You can start by simply putting a black dot in the middle of your paper and working out from there. Be playful and let your creative mind take over. I find it helpful to draw some light lines with a pencil through the center to roughly divide up the circle into quadrants. You don’t have to be precise about it, just estimate visually to give yourself a few guidelines. Some people use a compass and protractor and get really precise – that’s not my style, but it may be yours. I find them meditative BECAUSE I let them unfold organically. The idea is just to repeat shapes all the way around the circle. Some people don’t even do this. There are really no concrete rules that you have to follow.
Another way to start is by tracing around something to give yourself a large circle. I actually find this much more difficult. I think my brain sees the drawn circle as confining. You can even draw a few concentric circles if that works for your brain.
As you can see, just using a black marker and white paper is quite striking! But, you can go back in with colored markers and color in some of the areas. If you use a waterproof marker, you can also go back in and add some watercolor washes after you have finished drawing. The liquid watercolors in our Watercolor Box are great for this, but there are no watercolors in our Zen Drawing Box. You could also use water soluble colored pencils that are like regular colored pencils but then if you brush over them with water, they become watercolors. I would encourage you to try several different ways. Try to be more in the moment with the process and less about the final product. Experiment and see what happens.

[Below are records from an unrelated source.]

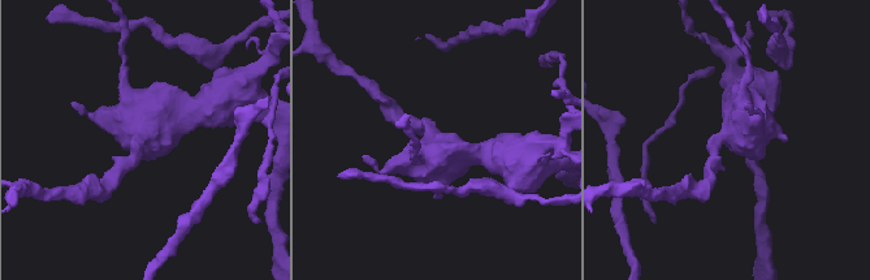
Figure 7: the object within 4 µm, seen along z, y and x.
inspect(em, xz, step 8, tint, figure 7, (727, 134))

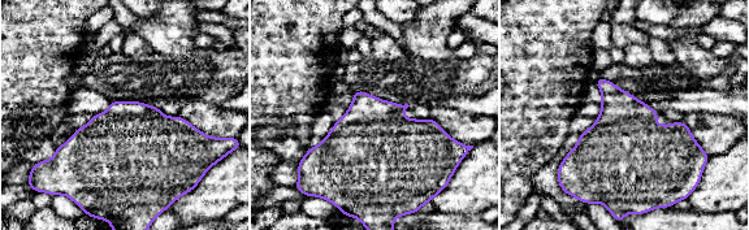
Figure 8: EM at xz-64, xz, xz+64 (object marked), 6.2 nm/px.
cut it another way
inspect(em, yz, step 4, letters, same)

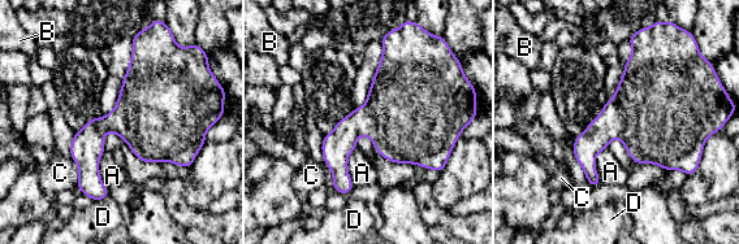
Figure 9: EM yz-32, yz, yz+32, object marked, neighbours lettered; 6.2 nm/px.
accept()
A, B, C and D are other cells; border along (104, 149), (99, 178), (108, 188) in figure 9; all the same neuron

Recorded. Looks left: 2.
stop(no edits, rest unchecked)

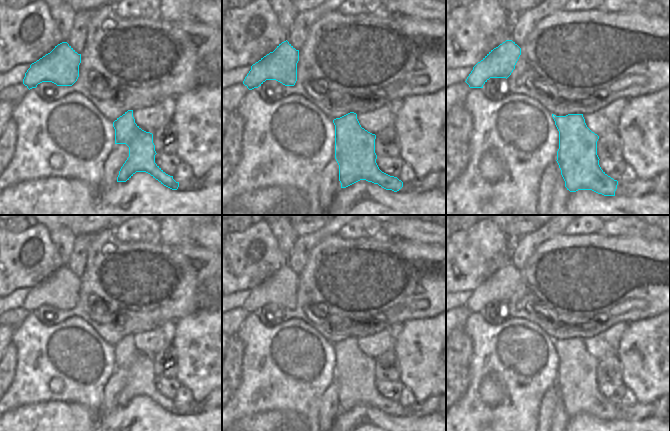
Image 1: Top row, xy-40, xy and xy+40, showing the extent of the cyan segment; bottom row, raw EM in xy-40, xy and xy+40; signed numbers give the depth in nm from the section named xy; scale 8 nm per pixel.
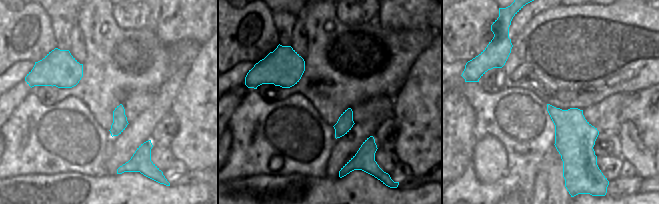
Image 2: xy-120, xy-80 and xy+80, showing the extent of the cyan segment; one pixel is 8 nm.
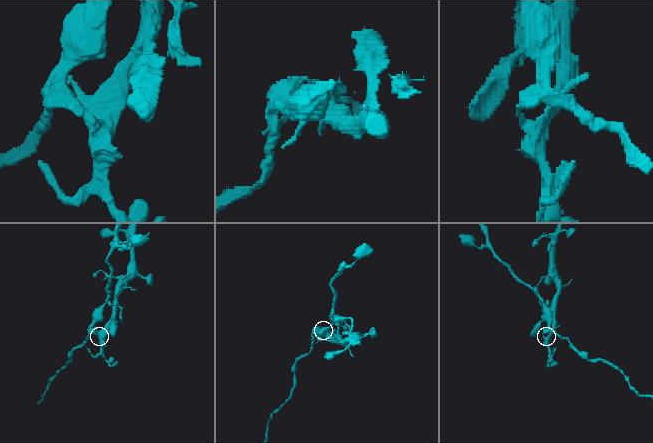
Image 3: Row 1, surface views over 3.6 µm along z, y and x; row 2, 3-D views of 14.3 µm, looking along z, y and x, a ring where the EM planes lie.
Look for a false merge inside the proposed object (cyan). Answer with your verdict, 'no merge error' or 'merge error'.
merge error

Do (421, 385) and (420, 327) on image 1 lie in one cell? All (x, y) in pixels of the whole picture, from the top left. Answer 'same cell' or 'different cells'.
same cell

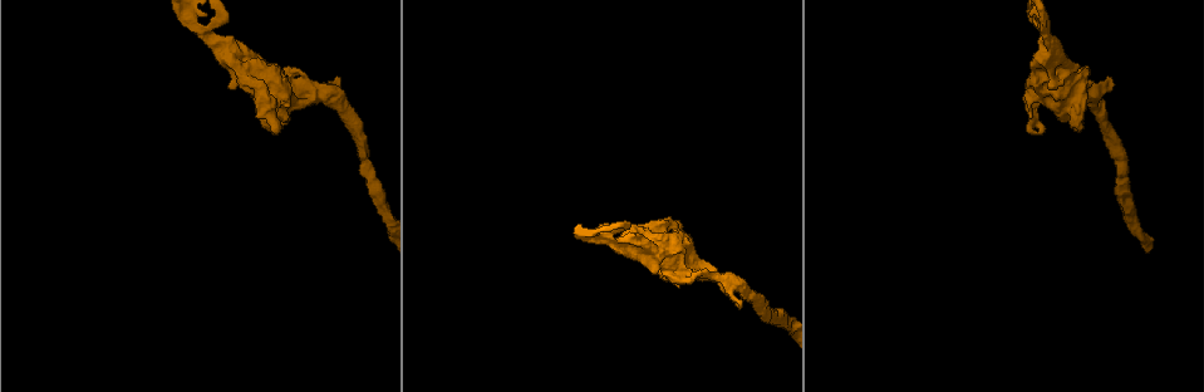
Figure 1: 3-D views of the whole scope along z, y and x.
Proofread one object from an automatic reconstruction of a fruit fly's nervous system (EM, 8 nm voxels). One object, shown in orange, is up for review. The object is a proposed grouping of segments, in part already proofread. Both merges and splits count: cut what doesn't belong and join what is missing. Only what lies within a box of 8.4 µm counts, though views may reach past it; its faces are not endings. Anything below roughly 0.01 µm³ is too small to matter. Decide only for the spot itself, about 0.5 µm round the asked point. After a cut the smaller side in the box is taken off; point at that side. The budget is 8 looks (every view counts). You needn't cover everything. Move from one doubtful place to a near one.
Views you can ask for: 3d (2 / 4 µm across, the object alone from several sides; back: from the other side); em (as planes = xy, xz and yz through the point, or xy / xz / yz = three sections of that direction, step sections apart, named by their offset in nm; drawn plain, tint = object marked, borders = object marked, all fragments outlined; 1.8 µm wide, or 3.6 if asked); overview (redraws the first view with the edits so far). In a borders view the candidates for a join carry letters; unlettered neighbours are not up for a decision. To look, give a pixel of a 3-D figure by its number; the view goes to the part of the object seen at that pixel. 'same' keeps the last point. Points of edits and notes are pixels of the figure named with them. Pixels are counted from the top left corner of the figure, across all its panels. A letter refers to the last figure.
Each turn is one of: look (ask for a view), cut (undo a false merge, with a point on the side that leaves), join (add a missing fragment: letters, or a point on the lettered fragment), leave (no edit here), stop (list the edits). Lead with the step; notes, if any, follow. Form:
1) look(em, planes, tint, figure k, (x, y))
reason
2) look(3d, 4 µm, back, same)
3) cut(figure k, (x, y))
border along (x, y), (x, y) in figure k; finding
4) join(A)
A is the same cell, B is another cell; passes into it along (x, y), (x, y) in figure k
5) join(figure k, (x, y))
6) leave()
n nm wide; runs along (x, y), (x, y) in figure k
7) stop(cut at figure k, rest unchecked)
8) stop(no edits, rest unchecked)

look(3d, 4 µm, figure 1, (271, 133))
branch stops here

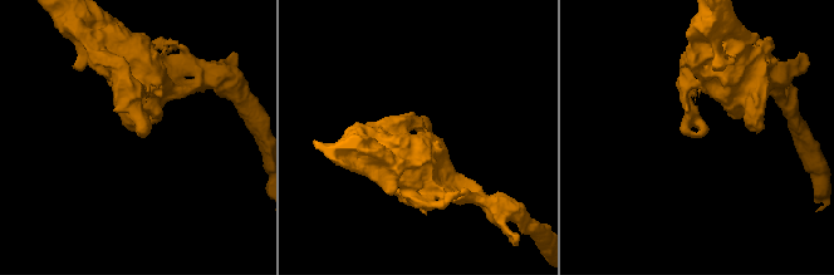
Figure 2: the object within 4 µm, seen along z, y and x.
look(em, xy, step 16, tint, figure 2, (140, 136))
now the EM

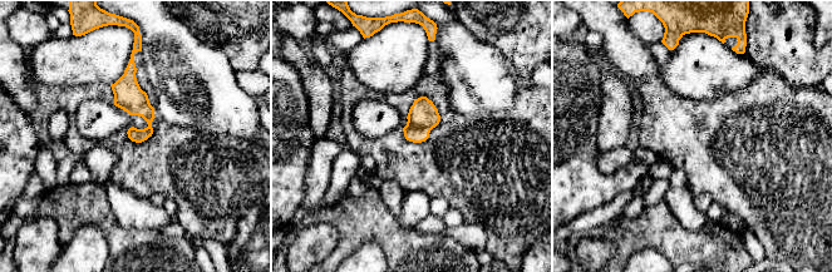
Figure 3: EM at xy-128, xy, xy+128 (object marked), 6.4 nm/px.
look(em, planes, borders, same)
cut it another way

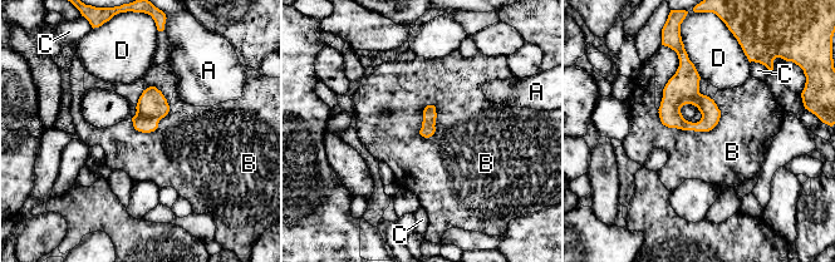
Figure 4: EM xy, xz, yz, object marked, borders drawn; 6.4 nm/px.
leave()
B touches over 420 nm; A, B, C and D are other cells; none of them fits

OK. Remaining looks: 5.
look(em, planes, plain, figure 1, (209, 39))
sharp bend

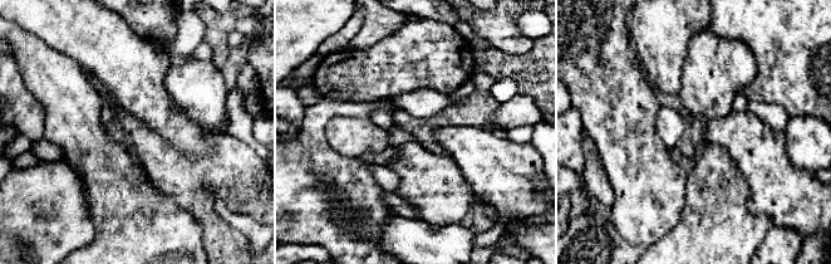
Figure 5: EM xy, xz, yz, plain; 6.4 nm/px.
look(em, planes, tint, same)
with the object marked

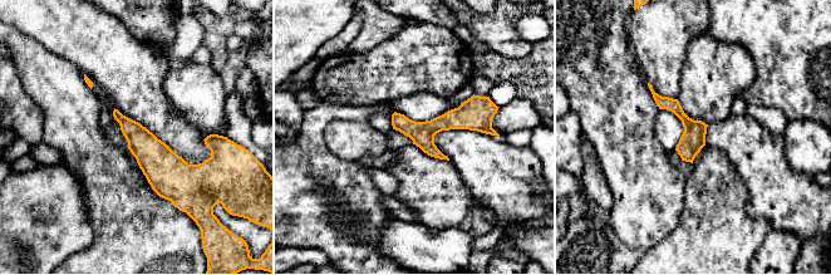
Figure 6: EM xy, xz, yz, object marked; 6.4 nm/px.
look(em, planes, borders, same)
see the neighbours

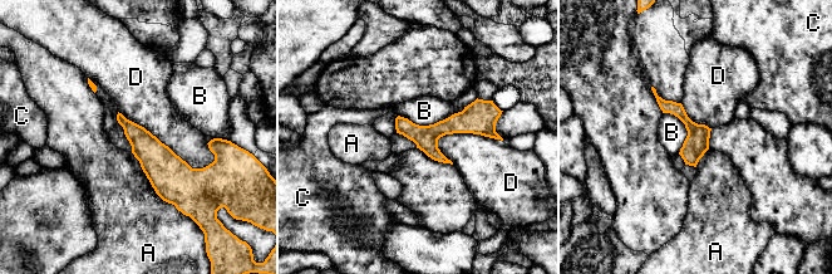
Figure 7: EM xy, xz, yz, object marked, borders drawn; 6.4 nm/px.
leave()
160 nm wide; A, B, C and D are other cells; border along (464, 107), (428, 125), (398, 116) in figure 7; all the same cell

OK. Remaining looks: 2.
stop(no edits, rest unchecked)

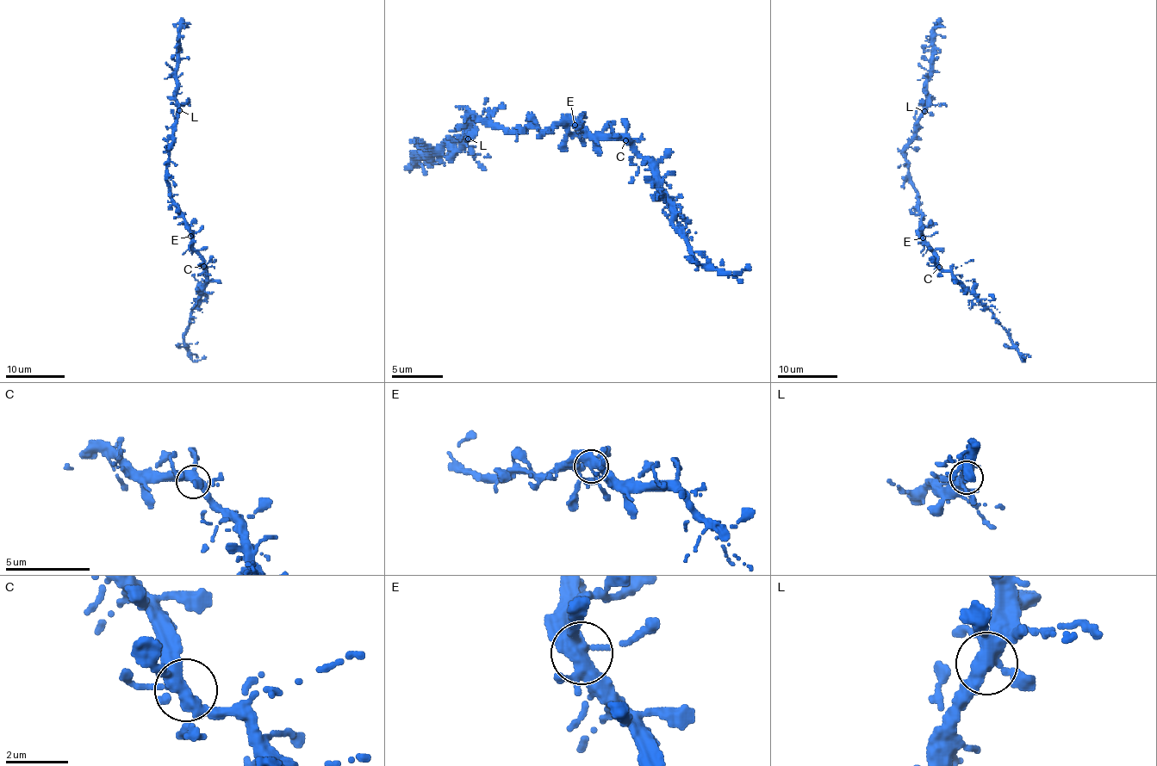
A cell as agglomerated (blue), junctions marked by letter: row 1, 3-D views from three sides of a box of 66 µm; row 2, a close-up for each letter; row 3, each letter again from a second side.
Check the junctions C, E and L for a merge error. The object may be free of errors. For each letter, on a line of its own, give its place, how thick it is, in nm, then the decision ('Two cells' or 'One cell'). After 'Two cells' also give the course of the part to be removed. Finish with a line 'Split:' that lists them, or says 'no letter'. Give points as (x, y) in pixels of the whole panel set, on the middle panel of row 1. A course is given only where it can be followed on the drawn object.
C: Place: (625, 140). Thickness 380 nm. One cell
E: Place: (575, 125). Thickness 400 nm. One cell
L: Place: (468, 138). Thickness 360 nm. One cell
Split: no letter

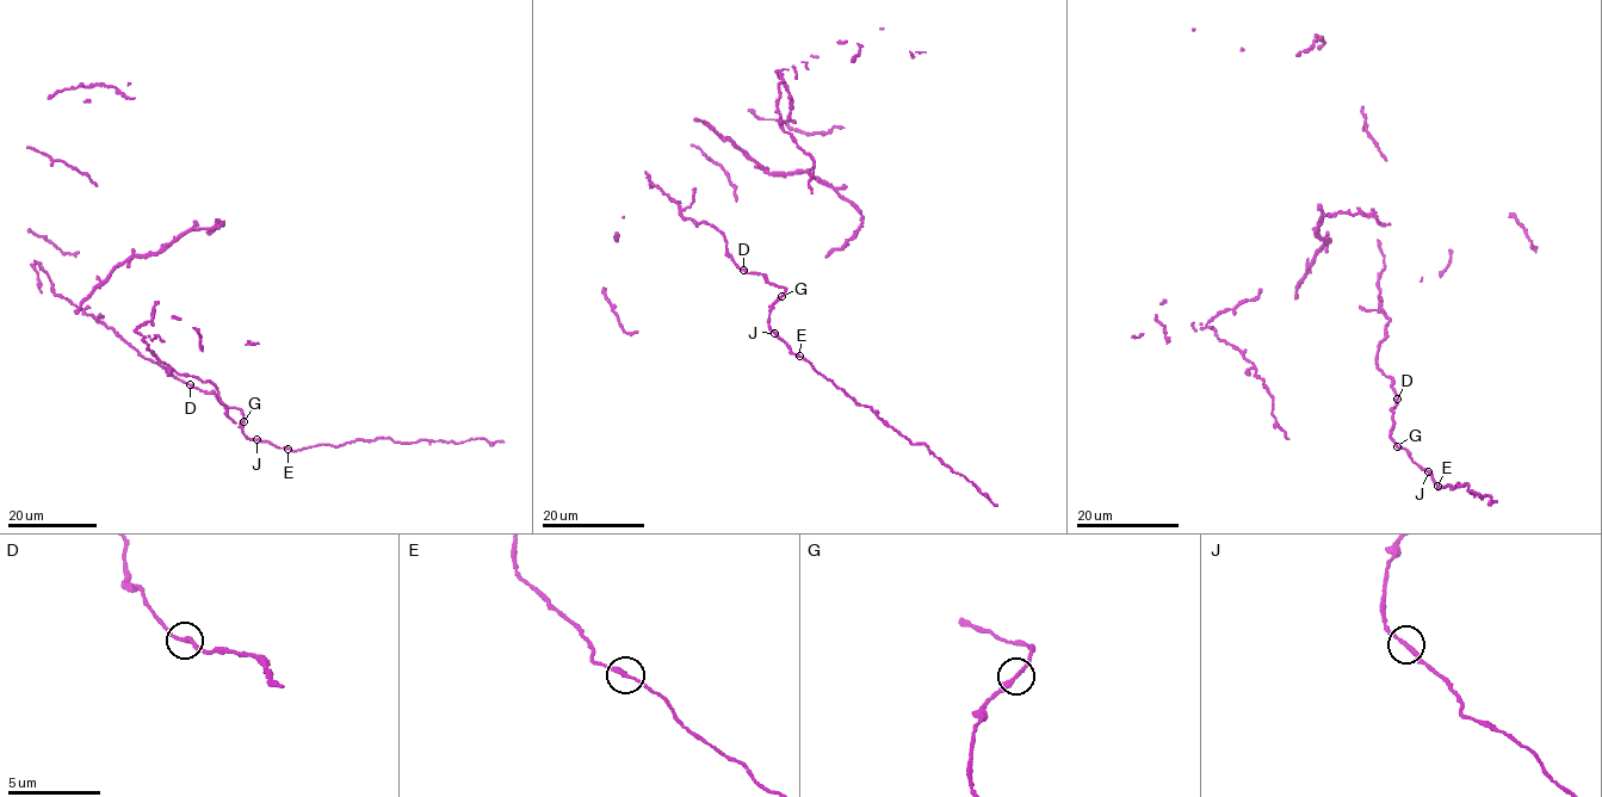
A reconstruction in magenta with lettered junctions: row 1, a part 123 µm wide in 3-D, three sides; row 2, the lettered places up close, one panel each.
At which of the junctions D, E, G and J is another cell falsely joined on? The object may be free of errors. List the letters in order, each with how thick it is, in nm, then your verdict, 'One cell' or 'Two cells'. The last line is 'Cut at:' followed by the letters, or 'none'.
D: Thickness 240 nm. One cell
E: Thickness 240 nm. Two cells
G: Thickness 240 nm. One cell
J: Thickness 240 nm. One cell
Cut at: E

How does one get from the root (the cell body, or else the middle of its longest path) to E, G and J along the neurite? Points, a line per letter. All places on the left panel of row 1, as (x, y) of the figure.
E: (101, 315), (98, 320), (143, 357), (239, 409), (245, 419), (240, 426), (248, 438), (289, 449)
G: (101, 315), (98, 320), (111, 327), (140, 354), (181, 381), (212, 393), (228, 407), (237, 408), (243, 421)
J: (101, 315), (98, 320), (143, 357), (239, 409), (243, 433), (257, 439)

Since mandalas are meant to be meditative, drawing them as part of your morning ritual is a great way to start your day. Or before bed at night. If you have children, you could draw mandalas together as part of a transition activity when everyone arrives home from school or work. I enjoy drawing in the morning with a cup of coffee, often before I even get out of bed. Drawing mandalas instead of watching the morning news puts me in a much better mindset to have a productive and happy day. However you choose to draw mandalas, I hope they bring you joy.